"A ciência deve agora ser protagonista do desenvolvimento do Brasil" Marco Antônio Raupp é presidente da SBPC, diretor-geral do Parque Tecnológico de São José dos Campos. Foi diretor do Instituto Nacional de Pesquisas Espaciais (Inpe) e do Laboratório Nacional de Computação Científica (LNCC). Artigo publicado no jornal "O Estado de SP":
Diferentemente de seus antecessores, o próximo ou a próxima presidente da República poderá contar com a ciência como protagonista do desenvolvimento brasileiro. Não se trata de proposta inovadora, a ciência sempre foi um dos alicerces do crescimento econômico em qualquer lugar do mundo.
Essa possibilidade não nos ocorreu antes por razões compreensíveis.
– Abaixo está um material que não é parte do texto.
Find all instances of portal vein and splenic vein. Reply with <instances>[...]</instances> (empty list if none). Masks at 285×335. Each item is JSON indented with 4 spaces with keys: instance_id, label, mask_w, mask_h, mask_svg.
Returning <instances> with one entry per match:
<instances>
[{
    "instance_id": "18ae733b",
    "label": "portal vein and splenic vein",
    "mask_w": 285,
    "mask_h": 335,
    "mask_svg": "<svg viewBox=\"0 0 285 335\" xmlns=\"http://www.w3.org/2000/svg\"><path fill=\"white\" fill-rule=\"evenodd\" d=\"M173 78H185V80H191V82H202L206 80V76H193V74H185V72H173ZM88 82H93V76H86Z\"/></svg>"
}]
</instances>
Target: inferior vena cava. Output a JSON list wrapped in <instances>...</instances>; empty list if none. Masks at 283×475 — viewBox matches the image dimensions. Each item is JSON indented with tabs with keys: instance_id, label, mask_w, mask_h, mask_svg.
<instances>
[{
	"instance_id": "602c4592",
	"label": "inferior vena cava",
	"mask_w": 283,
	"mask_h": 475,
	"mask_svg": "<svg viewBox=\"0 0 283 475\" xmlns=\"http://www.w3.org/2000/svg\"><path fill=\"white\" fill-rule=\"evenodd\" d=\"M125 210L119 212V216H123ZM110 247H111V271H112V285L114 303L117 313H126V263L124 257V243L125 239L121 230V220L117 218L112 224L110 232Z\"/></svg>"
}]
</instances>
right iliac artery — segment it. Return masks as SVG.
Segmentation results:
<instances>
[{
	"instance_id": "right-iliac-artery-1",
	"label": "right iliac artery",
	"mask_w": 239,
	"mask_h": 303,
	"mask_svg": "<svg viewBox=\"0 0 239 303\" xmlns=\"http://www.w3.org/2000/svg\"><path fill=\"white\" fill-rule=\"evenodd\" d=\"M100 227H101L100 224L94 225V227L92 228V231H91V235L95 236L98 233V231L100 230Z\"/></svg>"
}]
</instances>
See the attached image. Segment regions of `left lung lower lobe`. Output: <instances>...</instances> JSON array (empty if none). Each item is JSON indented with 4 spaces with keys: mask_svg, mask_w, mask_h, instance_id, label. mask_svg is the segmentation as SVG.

A ciência é uma atividade recente no Brasil, começou a ser feita de maneira organizada na década de 1930. Impulsos significativos ocorreram apenas a partir dos anos 1950, com a criação de agências de fomento da pesquisa, a institucionalização da pós-graduação e a expansão do sistema universitário.
Apesar de sua juventude, o ponto fundamental é que o Brasil conta hoje com um amplo e dinâmico sistema de produção científica. Temos em atividade cerca de 230 mil pesquisadores, cujo trabalho - mais de 30 mil artigos por ano, publicados em revistas internacionais - representa 2,12% da produção científica mundial. Esse porcentual coloca o Brasil em 13º lugar no ranking da ciência, à frente da Rússia e da Holanda, países com maior tradição nessa atividade. Há 20 anos nossa participação era de 0,63%.
Outro parâmetro da evolução: em 2009 o Brasil titulou 11.368 doutores, 134% a mais do que dez anos antes (4.853 em 1999).
É esse o sistema que o Brasil construiu - e que agora deve dar sua contrapartida à sociedade brasileira, principalmente porque o desenvolvimento econômico no mundo atual não pode prescindir da contribuição da ciência. Essa contribuição exige, porém, políticas públicas apropriadas, bem como a definição de um modelo de transferência do conhecimento da base científica para os setores industriais e de serviços.
De antemão, é preciso ficar claro que transferir os saberes da ciência para o setor produtivo empresarial não é função da universidade. O papel fundamental da instituição universitária é a formação de recursos humanos e a realização de pesquisa científica que contribua para a evolução do conhecimento em suas mais diferentes áreas.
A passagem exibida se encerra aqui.